In genetics, Independent assortment is the process of random segregation and assortment of chromosomes during gametogenesis to produce genetically unique gametes. Independent assortment occurs during meiosis I in eukaryotic organisms, specifically anaphase I of meiosis, to produce a gamete with a mixture of the organism's maternal and paternal chromosomes. Along with chromosomal crossover, this process aids in increasing genetic diversity by producing novel genetic combinations.
Of the 46 chromosomes in a normal diploid human cell, half are maternally-derived (from the mother's egg) and half are paternally-derived (from the father's sperm). This occurs as sexual reproduction involves the fusion of two haploid gametes (the egg and sperm) to produce a new organism having the full complement of chromosomes. During gametogenesis - the production of new gametes by an adult - the normal complement of 46 chromosomes needs to be halved to 23 to ensure that the resulting haploid gamete can join with another gamete to produce a diploid organism. An error in the number of chromosomes, such as those caused by a diploid gamete joining with a haploid gamete, is termed aneuploidy.

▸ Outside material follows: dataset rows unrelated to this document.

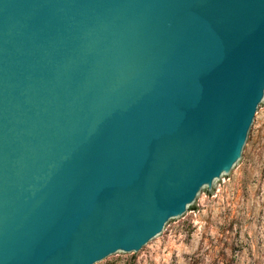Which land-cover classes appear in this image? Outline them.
<instances>
[{"label":"water","instance_id":"1","mask_svg":"<svg viewBox=\"0 0 264 264\" xmlns=\"http://www.w3.org/2000/svg\"><path fill=\"white\" fill-rule=\"evenodd\" d=\"M263 108L264 0H0V264L145 254Z\"/></svg>","mask_w":264,"mask_h":264},{"label":"rangeland","instance_id":"2","mask_svg":"<svg viewBox=\"0 0 264 264\" xmlns=\"http://www.w3.org/2000/svg\"><path fill=\"white\" fill-rule=\"evenodd\" d=\"M101 264H264V108L235 173L217 180L145 254Z\"/></svg>","mask_w":264,"mask_h":264}]
</instances>
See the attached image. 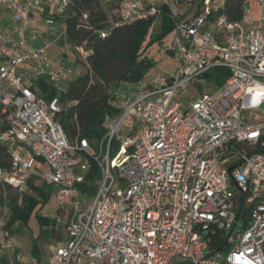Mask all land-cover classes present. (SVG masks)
<instances>
[{
    "label": "built area",
    "instance_id": "1",
    "mask_svg": "<svg viewBox=\"0 0 264 264\" xmlns=\"http://www.w3.org/2000/svg\"><path fill=\"white\" fill-rule=\"evenodd\" d=\"M47 1L0 0V264L22 262L7 191L31 179L56 197L48 264H264V0H243L238 20L224 12L230 0H107L118 23L166 10L178 71L116 92L104 137L73 142L61 120L73 68L37 44L72 0H56L55 15ZM80 20L107 36L87 11ZM71 46L89 64L93 48ZM217 67L229 71L220 85L208 76ZM190 86L200 93L184 101Z\"/></svg>",
    "mask_w": 264,
    "mask_h": 264
},
{
    "label": "trees",
    "instance_id": "2",
    "mask_svg": "<svg viewBox=\"0 0 264 264\" xmlns=\"http://www.w3.org/2000/svg\"><path fill=\"white\" fill-rule=\"evenodd\" d=\"M106 5H112L105 0ZM108 2V3H107ZM101 0H72V3L64 16L66 28V40L70 45L85 44L93 48V53L88 57L89 69L84 75L72 79L63 99L74 101L68 107V119L72 127L73 136L87 137L91 141L104 137L107 129L104 127L105 118L108 115L115 116L120 113L116 106V89L122 82H139L153 66L144 49V41L150 28L154 25L156 17L151 16L132 23H118L116 15L111 19V14L101 5ZM243 0L228 1L224 12L230 19L238 20L243 16ZM89 13L90 22L99 29H107L106 37L97 36L93 30L86 28L80 20L81 13ZM55 15V12L52 13ZM56 17H58L56 15ZM174 28V22L165 10L162 13V24L153 39H162L163 36ZM229 71L225 67H217L208 76L218 85L222 84ZM45 98H53L57 94V88L44 79L38 80ZM62 120V114H61ZM63 123V120H62ZM64 128L66 129L65 124ZM6 154L5 147L0 146V156ZM5 165L7 162L2 159ZM97 173L96 166L92 170ZM91 174L90 176H93ZM29 188L38 192L43 200L52 195L51 186L46 183L36 185L31 179ZM14 192L8 187V203L12 214L9 225L18 224L27 217V211L35 203L31 196H21V191ZM0 193V201H2ZM22 198V200H21ZM41 223H48L49 219L39 217ZM54 234L53 230L50 237ZM49 237V238H50ZM35 251V250H34ZM3 264H7L6 258Z\"/></svg>",
    "mask_w": 264,
    "mask_h": 264
},
{
    "label": "rangeland",
    "instance_id": "3",
    "mask_svg": "<svg viewBox=\"0 0 264 264\" xmlns=\"http://www.w3.org/2000/svg\"><path fill=\"white\" fill-rule=\"evenodd\" d=\"M56 2V0H53ZM101 5L104 8H107V11L111 14V19L115 15V11L113 8L110 9L104 2L101 0ZM256 10L257 7L254 6ZM55 11L51 12L54 13ZM163 13V12H162ZM162 13H160L154 22V25L150 28L149 33L147 34L145 41H144V49L146 55L152 59L153 66H151L147 72L145 73L144 77L138 82L142 85L145 89L151 87V85L156 83V77L160 73L163 76L172 77L175 76L178 71V65L174 58V54L172 52L174 46V38L175 32L174 29L170 30L166 33L162 39H153L156 36L159 28L162 24ZM47 14V13H46ZM56 19L55 23L50 25L51 27L54 26L55 30L52 31L50 34L45 32L47 25L44 22V19L40 20L39 23L41 24V31H44L43 38L40 39L37 44H45L50 43V53L55 56L59 57L63 60L67 61V65L71 66L74 71V76L78 77L80 75H84L87 70L89 69L88 62H85L81 59L80 55L76 53L73 47L67 42L66 36L62 35L59 40L54 41L56 37H59L61 31L64 30V18L60 17ZM203 87L207 91H213L216 87V84L211 81L202 82ZM131 82H122L116 92L118 94V98L125 99L126 96L129 94ZM62 88H66L67 86L64 83H61ZM133 92V91H131ZM200 90L196 87L190 86L186 91L181 93V97L184 101H190L194 99ZM58 96L61 97V93H58ZM63 97V95H62ZM65 101L68 99H64ZM68 101L62 103L63 113H62V120L63 124L66 126V131L68 133V137L70 142H73L74 137L72 133V127L70 125V121L68 119ZM94 149L97 153H100V148L94 146ZM35 182V181H34ZM42 182L36 181L35 184L39 185ZM14 192L17 190L14 187H10ZM21 196L23 197L24 194L27 196H31L35 198V203L30 206L29 210L27 211V217L22 219L16 227L17 236L20 243V252L22 255V262L21 264H48V245L50 242V234L52 233V227L55 223V217L57 215L56 212V197L55 195H51L49 199L43 200L42 196L35 191H32L31 188L26 190H20ZM9 200V194H7ZM22 200V198H21ZM91 199L88 198V201ZM10 201V200H9ZM89 201V202H90ZM39 217H45L49 219L48 223H41L39 221ZM68 220V216L63 219V223H61L62 229L65 230L66 222ZM60 226V223H59ZM35 250V251H34Z\"/></svg>",
    "mask_w": 264,
    "mask_h": 264
},
{
    "label": "crops",
    "instance_id": "4",
    "mask_svg": "<svg viewBox=\"0 0 264 264\" xmlns=\"http://www.w3.org/2000/svg\"><path fill=\"white\" fill-rule=\"evenodd\" d=\"M57 3L53 0L47 1V3L44 5L45 11L44 13H51L56 10ZM3 16V13H0V18ZM36 17H40V15H36ZM4 18V17H3ZM1 18V19H3ZM5 21V19L3 20Z\"/></svg>",
    "mask_w": 264,
    "mask_h": 264
}]
</instances>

In independent assortment the chromosomes that end up in a newly-formed gamete are randomly sorted from all possible combinations of maternal and paternal chromosomes. Because gametes end up with a random mix instead of a pre-defined "set" from either parent, gametes are therefore considered assorted independently. As such, the gamete can end up with any combination of paternal or maternal chromosomes. Any of the possible combinations of gametes formed from maternal and paternal chromosomes will occur with equal frequency. For human gametes, with 23 pairs of chromosomes, the number of possibilities is 2^23 or 8,388,608 possible combinations. The gametes will normally end up with 23 chromosomes, but the origin of any particular one will be randomly selected from paternal or maternal chromosomes. This contributes to the genetic variability of progeny.